**TASK:** Copy out the material again, substituting "image" for "photo" and changing nothing else. Leave out the pictures.

**AVAILABLE DATA:**
»»

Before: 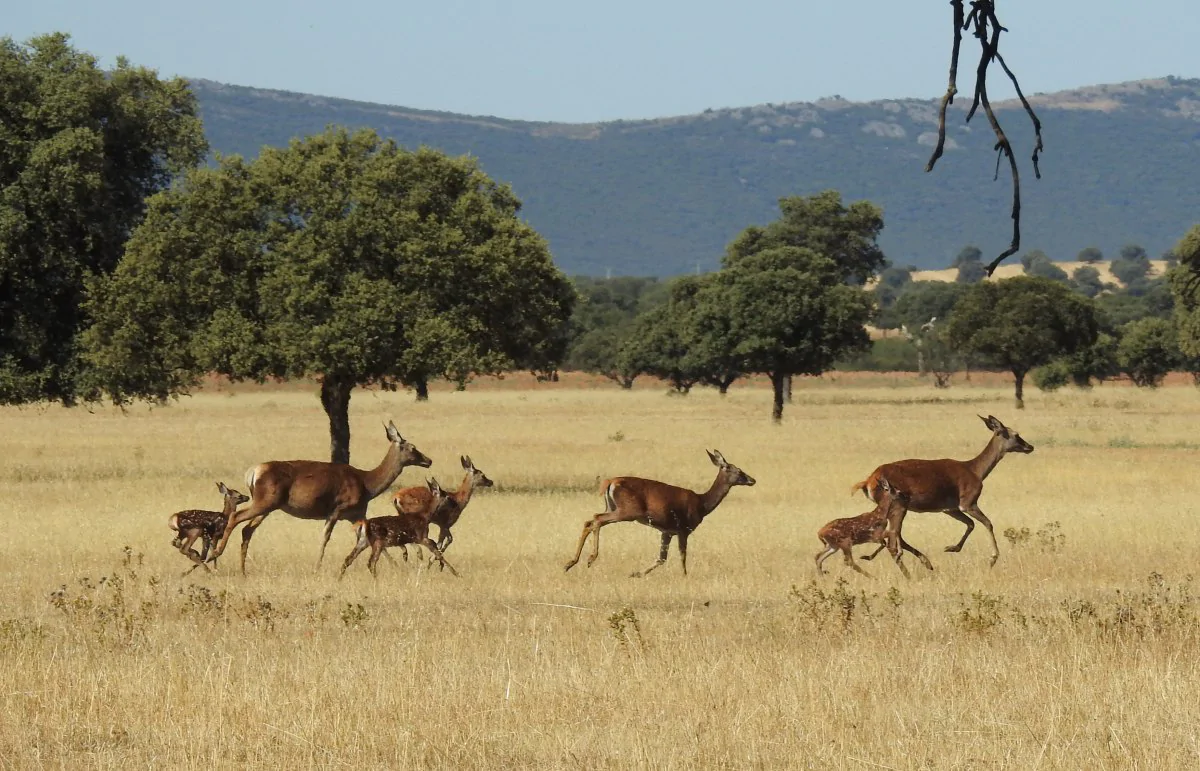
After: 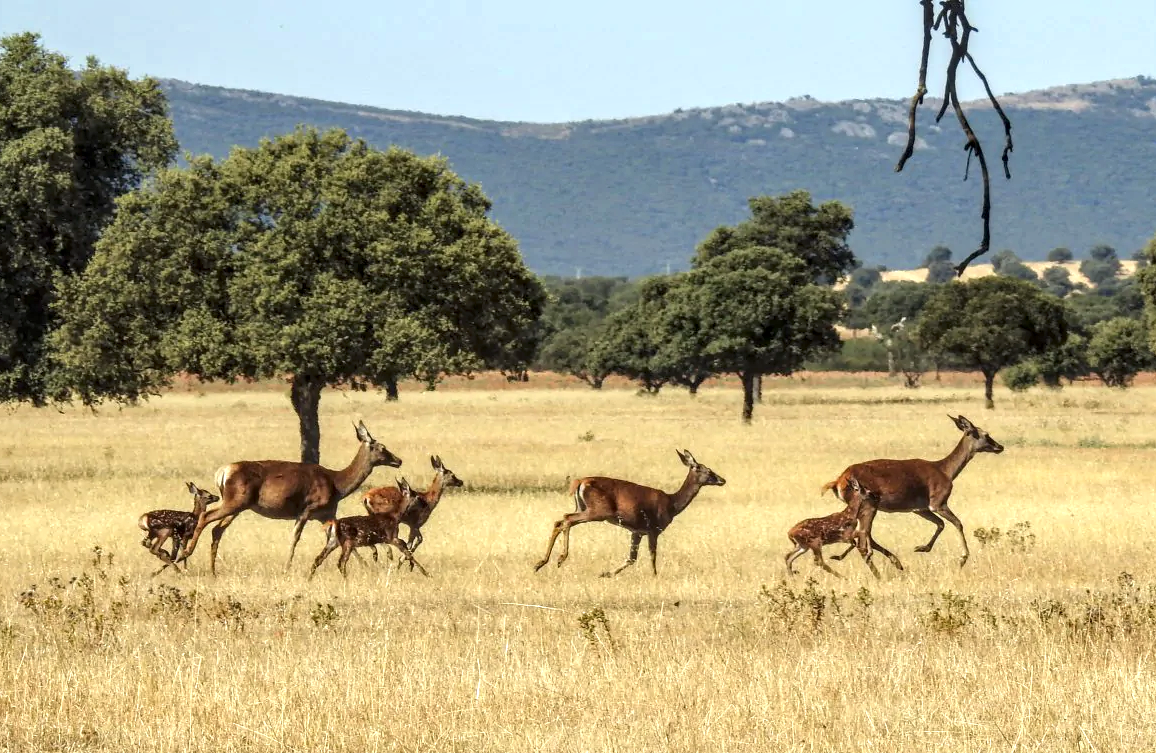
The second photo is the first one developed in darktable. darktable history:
crop and rotate: left 2.536%, right 1.107%, bottom 2.246%
exposure: exposure 0.669 EV, compensate highlight preservation false
local contrast: highlights 25%, detail 150%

««

**THE COMPLETED TASK:**
Before: 
After: 
The second image is the first one developed in darktable. darktable history:
crop and rotate: left 2.536%, right 1.107%, bottom 2.246%
exposure: exposure 0.669 EV, compensate highlight preservation false
local contrast: highlights 25%, detail 150%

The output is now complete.